By the end of the nineteenth century, natural or "undrawn" gut had had its day, and it was becoming increasingly difficult to find it. Undrawn gut was almost impossible to find by the beginning of the Second World War, at which time most gut was being sourced from Spain, and the familiar "x" system of grading drawn gut was well established. In 1909 or 1910, a material called "Japanese Gut" or "Gut Substitute" made an appearance. There were various brand names for the material, including "Telerana Nova," "Padrona," "Jatgut," and "Subgut." The basis of this material was silk from silkworm cocoons; this was made into a thread of the required thickness and then boiled in a mixture of animal glue and an extract of seaweed. The end-product was chemically dried, and polished, but the results were unpredictable, to say the least, and there was considerable scope for poor quality copies. Nevertheless, given the problems with the supply of natural gut, Japanese gut became a popular leader material
The exact origins of the hair-wing salmon fly are obscure, but it seems to have originated in the late nineteenth century in North America. Bucktail flies were first used for bass fishing as early as the 1890s. As far as is known, the originator of hairwing flies was an Idaho rancher called A.S. Trude, who first fished his patterns some time between 1886 and 1890. Colonel Lewis S. Thompson saw the flies and had them adapted for trout fishing, trying them much later for salmon on the Restigouche (in 1928, or even a few years earlier.) The motive behind this radical departure from tradition is not recorded, but it isn't hard to guess.
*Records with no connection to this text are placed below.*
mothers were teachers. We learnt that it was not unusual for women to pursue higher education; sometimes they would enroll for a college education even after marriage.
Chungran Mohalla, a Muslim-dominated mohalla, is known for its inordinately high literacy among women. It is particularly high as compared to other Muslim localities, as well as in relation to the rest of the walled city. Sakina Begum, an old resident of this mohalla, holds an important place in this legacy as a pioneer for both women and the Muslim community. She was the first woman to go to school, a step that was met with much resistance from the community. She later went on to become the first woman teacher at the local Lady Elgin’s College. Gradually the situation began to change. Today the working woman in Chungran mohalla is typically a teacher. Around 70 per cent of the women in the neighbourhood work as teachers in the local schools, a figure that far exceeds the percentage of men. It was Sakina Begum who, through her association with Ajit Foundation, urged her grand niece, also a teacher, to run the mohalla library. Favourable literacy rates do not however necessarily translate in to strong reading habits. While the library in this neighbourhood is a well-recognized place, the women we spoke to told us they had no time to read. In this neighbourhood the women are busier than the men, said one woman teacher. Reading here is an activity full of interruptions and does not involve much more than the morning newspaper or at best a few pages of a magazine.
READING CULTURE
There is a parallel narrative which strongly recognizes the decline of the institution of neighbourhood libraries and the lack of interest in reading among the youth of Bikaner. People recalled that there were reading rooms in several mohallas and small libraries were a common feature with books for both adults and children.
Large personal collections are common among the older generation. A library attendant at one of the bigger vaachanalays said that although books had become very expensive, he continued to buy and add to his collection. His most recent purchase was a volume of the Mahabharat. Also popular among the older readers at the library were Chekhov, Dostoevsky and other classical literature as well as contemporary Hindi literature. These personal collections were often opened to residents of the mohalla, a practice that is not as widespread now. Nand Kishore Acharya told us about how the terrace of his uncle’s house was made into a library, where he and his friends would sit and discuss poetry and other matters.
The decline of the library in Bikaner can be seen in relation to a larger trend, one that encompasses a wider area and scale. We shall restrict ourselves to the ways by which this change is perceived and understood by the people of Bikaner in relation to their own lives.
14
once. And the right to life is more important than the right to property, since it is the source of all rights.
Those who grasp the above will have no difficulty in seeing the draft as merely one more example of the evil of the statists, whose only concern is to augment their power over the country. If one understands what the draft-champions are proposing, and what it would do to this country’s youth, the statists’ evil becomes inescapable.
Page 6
Many of the materials used for tying "standard" fly patterns were becoming hard to find in Europe, never mind America, and the temptation to experiment with local materials which were abundant and cheap must have been hard to resist. The major development of the hairwing was undertaken in the 1920s and 1930s on the East coast of North America. The fully-dressed wet fly was in widespread use in America at the time, and a group of fly tiers began experimenting with simpler conventional patterns. They worked so well that it wasn't long before they abandoned the use of feathers in the wing and started to tie with local materials such as bear, squirrel, wood chuck and deer. The success of these patterns elbowed out the traditional British salmon flies, and led to a new and innovative school of North American fly tiers. We still fish with the products of their imagination.